La audición cumple un papel fundamental en la adquisición natural y espontánea del lenguaje durante la infancia. Por eso, cuando una pérdida auditiva no se detecta y aborda oportunamente, los niños pueden presentar dificultades en distintas áreas de la comunicación, desde la incorporación de nuevas palabras, la comprensión, expresión del lenguaje y su incorporación con el entorno.
La académica de la Escuela de Fonoaudiología de la Universidad Andrés Bello explica que “la hipoacusia corresponde a una pérdida auditiva y puede presentarse en distintas etapas del desarrollo. Su impacto dependerá, entre otros factores, del momento en que se produce. Cuando la pérdida ocurre antes de que el niño adquiera el lenguaje se habla de una condición prelocutiva, mientras que cuando aparece después de la adquisición del lenguaje se denomina postlocutiva”.
Diagnóstico temprano
Una pérdida auditiva durante los primeros años puede dificultar la adquisición de vocabulario y problemas en la comprensión y expresión del lenguaje, además de dificultades en el habla y en la articulación de palabras y fonemas.
“Siempre una pérdida auditiva va a tener un impacto en el lenguaje.
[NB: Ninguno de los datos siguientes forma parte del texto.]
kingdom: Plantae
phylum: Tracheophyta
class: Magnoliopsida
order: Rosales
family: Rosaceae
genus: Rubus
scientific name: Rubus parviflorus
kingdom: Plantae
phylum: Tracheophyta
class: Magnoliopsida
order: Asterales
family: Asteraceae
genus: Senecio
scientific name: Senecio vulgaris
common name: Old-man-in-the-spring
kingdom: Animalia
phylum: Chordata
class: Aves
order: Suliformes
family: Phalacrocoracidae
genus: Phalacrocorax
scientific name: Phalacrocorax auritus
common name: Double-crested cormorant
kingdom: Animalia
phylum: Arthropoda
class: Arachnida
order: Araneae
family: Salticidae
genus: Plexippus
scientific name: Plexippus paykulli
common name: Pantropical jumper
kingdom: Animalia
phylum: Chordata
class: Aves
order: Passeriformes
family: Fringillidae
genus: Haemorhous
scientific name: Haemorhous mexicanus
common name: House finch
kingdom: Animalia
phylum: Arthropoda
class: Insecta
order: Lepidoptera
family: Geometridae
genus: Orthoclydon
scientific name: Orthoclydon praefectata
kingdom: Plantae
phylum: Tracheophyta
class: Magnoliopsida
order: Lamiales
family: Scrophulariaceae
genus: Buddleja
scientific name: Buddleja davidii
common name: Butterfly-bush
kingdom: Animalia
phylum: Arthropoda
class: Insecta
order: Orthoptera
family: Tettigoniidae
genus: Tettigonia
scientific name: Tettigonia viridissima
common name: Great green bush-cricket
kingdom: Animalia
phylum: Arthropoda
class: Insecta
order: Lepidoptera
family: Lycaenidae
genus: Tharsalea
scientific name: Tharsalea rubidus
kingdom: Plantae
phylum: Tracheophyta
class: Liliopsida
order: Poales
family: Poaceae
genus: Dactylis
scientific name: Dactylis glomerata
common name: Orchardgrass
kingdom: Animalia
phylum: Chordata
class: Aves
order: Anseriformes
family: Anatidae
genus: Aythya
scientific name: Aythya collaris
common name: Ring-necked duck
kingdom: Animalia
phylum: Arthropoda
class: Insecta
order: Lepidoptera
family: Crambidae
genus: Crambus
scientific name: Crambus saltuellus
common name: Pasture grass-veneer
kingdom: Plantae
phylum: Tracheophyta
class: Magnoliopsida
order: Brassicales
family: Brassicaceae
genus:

Lo importante es saber de qué manera está afectando, porque no es lo mismo que ocurra en un niño prelocutivo, que pierde la audición antes de adquirir el lenguaje, que en uno postlocutivo, que la pierde después de haber adquirido el lenguaje”, explica la docente.
Impacto en el aprendizaje y las relaciones sociales
Las consecuencias de una pérdida auditiva no se limitan solo al lenguaje. La dificultad para acceder adecuadamente a la información oral también puede convertirse en un obstáculo para el aprendizaje, especialmente durante la adquisición de la lectoescritura, y repercutir en el rendimiento académico.
La fonoaudióloga explica que Las condiciones del entorno escolar pueden acentuar estas dificultades. El ruido generado por los propios estudiantes y por el ambiente puede dificultar la comprensión de las instrucciones y explicaciones de los docentes, aumentando las barreras para quienes presentan una pérdida auditiva.
A nivel social, las dificultades para comprender conversaciones, bromas o juegos pueden generar aislamiento y afectar la autoestima. Esta situación también puede presentarse en adolescentes y adultos, especialmente cuando deben desenvolverse en ambientes con altos niveles de ruido.
“Un niño con una pérdida auditiva que no ha sido manejada probablemente se va a perder en situaciones cotidianas de juego o interacción con otros niños. Eso puede generar dificultades en sus relaciones y también conflictos con sus padres, porque muchas veces no se comprende que existe una dificultad auditiva detrás de determinadas conductas”, plantea Drago.
Detección temprana marca la diferencia
La académica destaca que la pesquisa oportuna constituye uno de los principales factores para reducir las consecuencias de la pérdida auditiva. Mientras antes se identifica el problema, más rápidamente pueden implementarse las estrategias de intervención necesarias.
En niños que nacen con hipoacusia, una evaluación temprana permite reducir el tiempo de privación auditiva y determinar la alternativa más adecuada, que puede incluir el uso de audífonos o un implante, cuando sea necesario. A esto se suma una intervención especializada destinada a favorecer el desarrollo del lenguaje.
“La importancia de actuar oportunamente también se relaciona con los llamados períodos críticos del desarrollo, etapas en las que los niños cuentan con mayores oportunidades para adquirir determinadas habilidades. Una pesquisa tardía puede hacer que estas ventanas de desarrollo se desaprovechen, afectando el avance del lenguaje y reduciendo la efectividad de la intervención”, concluye la experta.